The Reverse Centaur's Guide to Life After AI: How to Think about Artificial Intelligence--Before It's Too Late

Regular price $ 18.00

by Cory Doctorow

MCD

6/23/2026, paperback

SKU: 9780374621568

 

A short, provocative guide to what's good, bad, and stupid about AI and the discourse around AI, by the author of Enshittification.

In modern tech parlance, a centaur is a person who is able to use technology to be a better, more productive version of themself. A reverse centaur is a person who is forced by technology to work at an inhuman pace--a driver made to deliver all day long, nonstop; a warehouse worker made to work without food or bathroom breaks; a programmer made to crank out impossible amounts of code.

The Reverse Centaur's Guide to Life After AI is not another anti-AI screed. Cory Doctorow uses AI in his work every day. As a creative person, he has no moral or dogmatic issue with AI--he thinks the technology is useful, even exciting, and full of potential. And yet.

AI has arrived surrounded by unprecedented hype driven by a tech industry desperate to maintain its unprecedented valuation based on its own promises of endless financial growth. Despite the fact that almost all of AI's real-world implementations have proved underwhelming, AI is projected to be worth more than $16 trillion--a number that only makes sense if AI replaces vast swathes of the wage-earning human workforce. To justify that level of "value," every story about AI must be presented as inevitable, world-changing disruption. Even the tales of the robot apocalypse are a calculated attempt to bolster the fearsome power of AI.
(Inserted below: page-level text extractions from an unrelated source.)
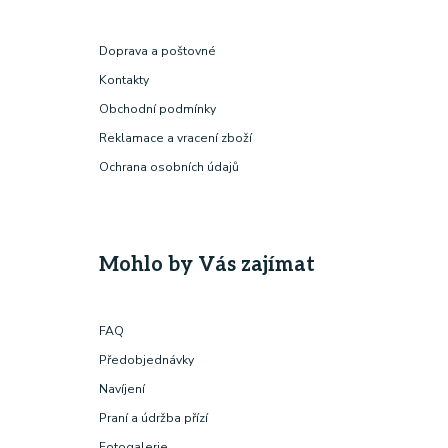
Doprava a poštovné
Kontakty
Obchodní podmínky
Reklamace a vracení zboží
Ochrana osobních údajů
Mohlo by Vás zajímat
FAQ
Předobjednávky
Navíjení
Praní a údržba přízí
Fotogalerie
For Doctorow, it is imperative to see through that hype to the real story, to understand the technology not just for what it does, but for who it does it to and who it does it for. From that point of view, the story of AI is indeed dramatic and unprecedented, having generated an investment bubble so big that it endangers the entire world economy. In The Reverse Centaur's Guide to Life After AI--as he so successfully did in Enshittification--Doctorow recounts both how we found ourselves in this dire situation and how we can get through it, to a life "after" AI in which the tools work for us, not the other way around.

Reviews:

"[Doctorow] resembles the great rock critics of an earlier era, a high-tech Greil Marcus or even a Lester Bangs. He possesses a useful combination of real knowledge and close observation . . . He is superb, as expected, on the anatomy of Silicon Valley rhetoric and self-aggrandizement . . . He also makes one of the most convincing arguments I have read about what will happen when the A.I. bubble pops." --Stephen Marche, The New York Times Book Review

"Doctorow speeds through this entertaining primer with his usual vivid analogies, righteous ire and snarky asides . . . [He] isn't animated by the headline-grabbing concerns, whether existential risk or AI psychosis, deepfake porn or election disinformation, because those are unintended consequences. His target is the revenue model and the bubble it has created: 'To be an effective AI critic, you need to strike at the source of AI's power, which is the investment capital it attracts.'" --Dorian Lynskey, The Guardian

"There are already a lot of books about AI, with more on the way. Consider this one to be mandatory reading. It's lively, entertaining, angry, wry, passionate, and vastly informative." --Booklist

"An eye-opening take on AI . . . A sharply worded, irreverent, and deadly serious call to see through the sleight-of-hand performance of AI promoters." --Kirkus Reviews

About the Author:

Cory Doctorow is a science fiction author, activist and journalist. He is the author of many books, including The Lost Cause, a solarpunk science-fiction novel of hope amidst the climate emergency. His nonfiction book The Internet Con: How to Seize the Means of Computation is a Big Tech disassembly manual. Other recent books include EnshittificationRed Team Blues, a science fiction crime thriller; Chokepoint Capitalism, nonfiction about monopoly and creative labor markets; the Little Brother series for young adults; In Real Life, a graphic novel; and the picture book Poesy the Monster Slayer. In 2020, he was inducted into the Canadian Science Fiction and Fantasy Hall of Fame.